Giving voice to those who aren’t always heard has been a hallmark of Lara’s career. Today, she works as the executive director at Lakeshore Ethnic Diversity Alliance (LEDA), a nonprofit that focuses on diversity and inclusion in businesses and organizations in western Michigan. It sprang up in the late 1990s when the area—once largely white—began to undergo a significant demographic change. “A lot of Latino immigrants moved to areas like Holland, Michigan,” Lara explains, “because they would be working out in the fields and on farms gathering the cherries and the vegetables and the fruits, all up and down the state.” LEDA was established to help people understand that the populations are shifting and that they need to be more accepting and open.
It’s not all about diversity for diversity’s sake, Lara notes, although representation across an organization is a valuable first step. For her team, it’s about what follows. “What I’m focusing on right now is, what’s next?” says Lara. “We’re updating our programming to focus more on things like implicit bias and the actions you can take as an individual or as an organization or as a community to be more welcoming. I get employers telling me, ‘Well, you know, we tried hiring diverse people but they don’t stay.’ There’s a reason they don’t stay. They don’t feel like they belong.”
That sense of belonging develops at an early age, so LEDA gears about half of its programming to younger audiences—the future of western Michigan—by offering programs like Calling All Colors, which allows students in middle and high schools to discuss race in their communities, and calls on them to make their schools a welcoming environment. LEDA also offers research-based workshops for parents, caregivers, and educators, to teach them how to speak with even younger children about race and to show them how toddlers’ understanding of race plays a role in their development.

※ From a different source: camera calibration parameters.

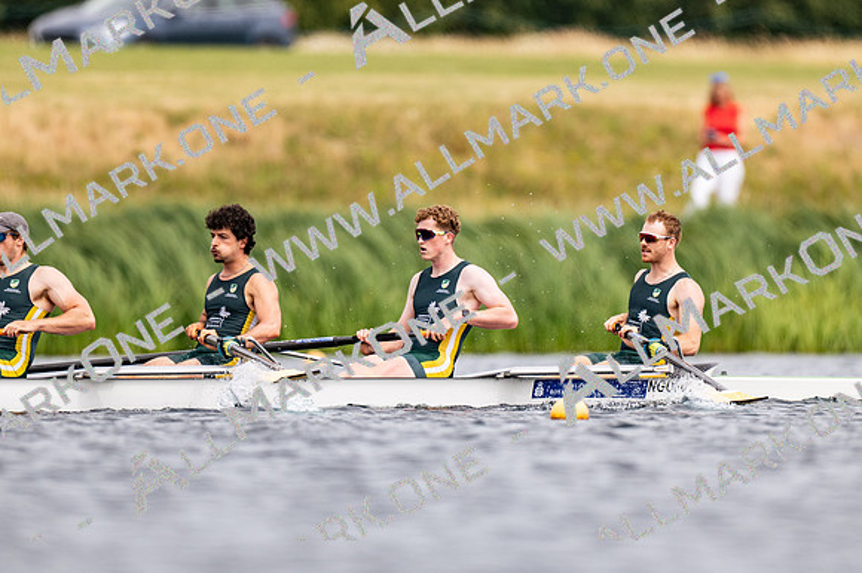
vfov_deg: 1.5
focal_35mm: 900
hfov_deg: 2.3
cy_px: 286
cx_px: 431
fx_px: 21542
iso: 250
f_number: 4
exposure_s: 1/2500
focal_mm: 600
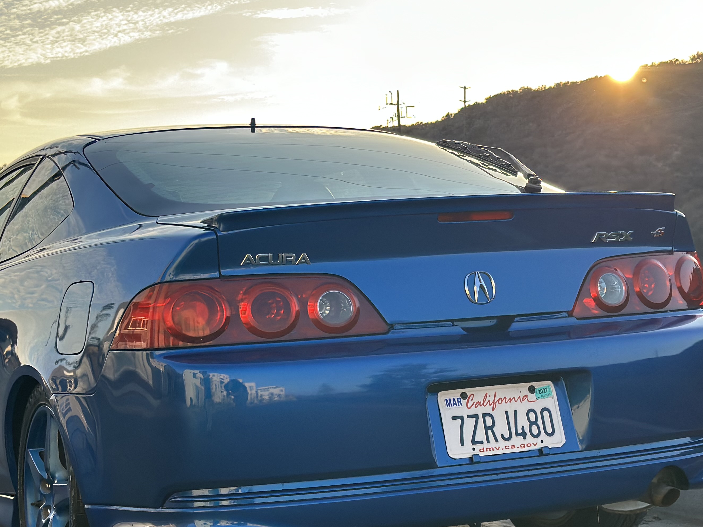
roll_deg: +1.7
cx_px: 293
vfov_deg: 20.1
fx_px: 1482
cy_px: 356
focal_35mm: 73
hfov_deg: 26.6
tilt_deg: -3.7
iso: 80
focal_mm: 6.86
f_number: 1.78
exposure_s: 1/1541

Much of their programming, too, focuses on diversity from an organization or company standpoint. As a businessperson who made her case for the minivan left-sliding door at Chrysler, Lara knows that diversity and retention within a company only make organizations stronger. “We can say, ‘Hey, large corporation, you need to figure out how to do this and we can help you do this, because your workforce is changing tremendously,’” says Lara. “‘If you want to keep your turnover low, you’ve got to be able to determine how to make your employees feel like they’re a part of your organization.’” In addition to its annual Summit on Race and Inclusion, which explores the economic and societal impacts of diversity, LEDA plans to launch a new initiative, the Community Diversity Workshop series, which will focus on equality in specific sectors of the community.
Lara is also well aware that her position requires her to lead by example. She also knows that if LEDA is asking the community to open up and learn from other cultures, it’s on Lara and her team to do the same. Within weeks of taking on her new role, she reached out to the mayor of Holland and told him she wanted to participate in the annual Tulip Time Festival, something LEDA had never done before. The festival is a big deal, drawing nearly 500,000 visitors annually from around the world. “If LEDA is asking the communities to be more welcoming to different groups of people, then LEDA also needs to be a part of the community.” Community officials often show up to the festival, which is rooted in the Dutch traditions of the town, dressed in traditional Dutch dress. Lara will do the same, and she plans to incorporate Mexican embroidery in her Dutch-inspired panel ensemble. “That’s what I'm trying to do—sort of blend traditions. It’s a physical symbol of how people can be welcoming and open to new thoughts and new ideas. But it has to come from both sides.”